-- Çıkarılan metin --
Yarınları Çalmak

162

Cuma yazımda, gelecek nesilleri yükümlülük altına sokan
icraatın, kanunen mümkün olsa da vicdanın ve bilgeliğin bunu reddedeceğini
yazmıştım. Uzun vadeli borçlarla, hazine garantileriyle çocuklarımızı,
torunlarımızı borçlu kılmanın…

 

Bugünkü çıkar uğruna gelecek nesillerin sağlığını, refahını,
yaşayacağı ortamı ipotek altına alan bir başka davranış çevreye karşı
duyarsızlıktır. Birçok örnek bulunabilir. Bir tanesinden bahsedeyim,
Türkiye’nin nefes borularından Balıkesir ve Çanakkale’nin Kaz Dağları’ndan. Bu
övülerek yaratılmış ormanların yüzölçümünün % 70’ine maden arama ruhsatı
verilmiş! Bu ruhsatlardan azımsanmayacak bir kısmı maden işletmesine dönüşmüş.
Bunlar arasında geriye dönülemez tabiat tahribatı yapanlar çoğunlukta. Bugün
birileri kazanıyor. Belki bugünün Türkiye’sinin de kazançları var. Ya yarının
Türkiye’si? Çocuklarımız, torunlarımız? Onlardan izin aldık mı?

 

 

 Çevresel Etki Değerlendirme – kısa adıyla ÇED- mevzuatının
yirmi küsur kez değiştirildiği söyleniyor. İhale kanunu da yüz küsur defa
değiştirilmişti. Ne için? İhale kanunu hangi maksatla değişiyorsa, ÇED mevzuatı
da tıpa tıp aynı maksatla değişiyor.

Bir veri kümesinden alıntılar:
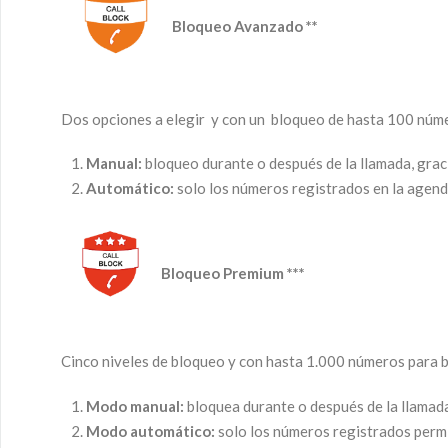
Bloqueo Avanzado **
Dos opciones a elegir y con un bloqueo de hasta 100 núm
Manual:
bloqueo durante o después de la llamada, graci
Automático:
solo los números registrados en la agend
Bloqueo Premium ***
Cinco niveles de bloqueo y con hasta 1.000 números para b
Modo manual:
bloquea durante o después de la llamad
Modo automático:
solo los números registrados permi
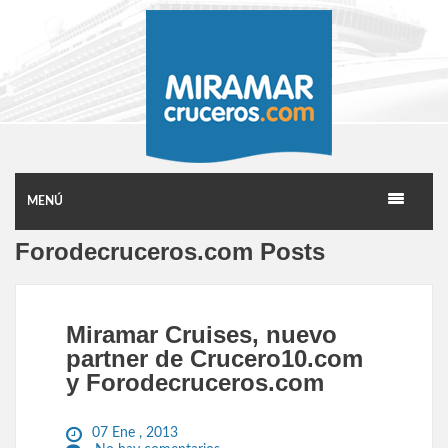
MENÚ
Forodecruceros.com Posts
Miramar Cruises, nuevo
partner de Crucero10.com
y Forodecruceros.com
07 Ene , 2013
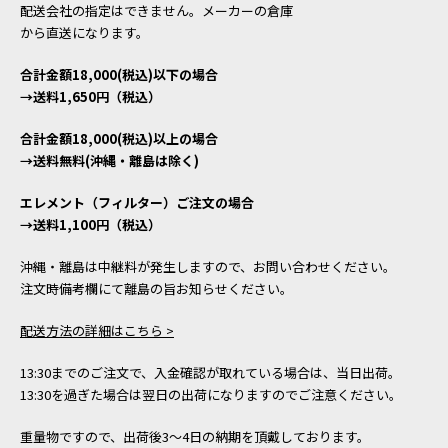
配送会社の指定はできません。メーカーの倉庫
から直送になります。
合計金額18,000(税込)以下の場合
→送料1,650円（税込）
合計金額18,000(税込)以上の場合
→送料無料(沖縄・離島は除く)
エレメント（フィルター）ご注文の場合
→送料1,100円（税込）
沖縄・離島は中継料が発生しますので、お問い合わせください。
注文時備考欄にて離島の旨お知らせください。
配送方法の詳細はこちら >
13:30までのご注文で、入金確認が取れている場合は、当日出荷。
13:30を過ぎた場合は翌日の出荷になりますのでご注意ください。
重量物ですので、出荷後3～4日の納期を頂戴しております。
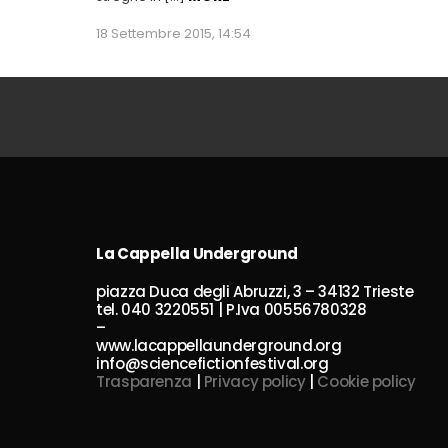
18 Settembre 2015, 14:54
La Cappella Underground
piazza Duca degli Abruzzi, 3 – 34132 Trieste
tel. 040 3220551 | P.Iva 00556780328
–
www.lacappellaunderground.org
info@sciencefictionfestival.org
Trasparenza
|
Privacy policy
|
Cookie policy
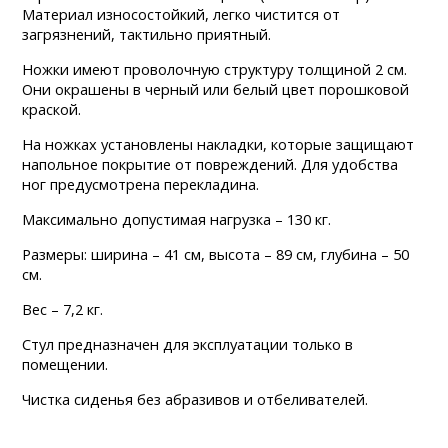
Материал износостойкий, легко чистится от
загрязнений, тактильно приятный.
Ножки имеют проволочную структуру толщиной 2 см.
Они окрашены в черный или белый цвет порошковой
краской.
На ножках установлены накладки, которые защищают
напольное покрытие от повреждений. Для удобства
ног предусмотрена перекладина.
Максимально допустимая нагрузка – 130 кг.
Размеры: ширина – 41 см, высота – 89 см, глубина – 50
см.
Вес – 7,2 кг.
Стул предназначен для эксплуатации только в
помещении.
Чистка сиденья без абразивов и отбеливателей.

-- Görev maddesi --
Yarınları Çalmak yazısının "Çevresel Etki Değerlendirme" ile başlayıp "aynı maksatla değişiyor." ile biten kısmını, "İhale kanunu" ifadesini "Satın alma kanunu" ile değiştirerek yeniden yazar mısın?

-- Görev yanıtı --
Çevresel Etki Değerlendirme – kısa adıyla ÇED- mevzuatının
yirmi küsur kez değiştirildiği söyleniyor. Satın alma kanunu da yüz küsur defa
değiştirilmişti. Ne için? Satın alma kanunu hangi maksatla değişiyorsa, ÇED mevzuatı
da tıpa tıp aynı maksatla değişiyor.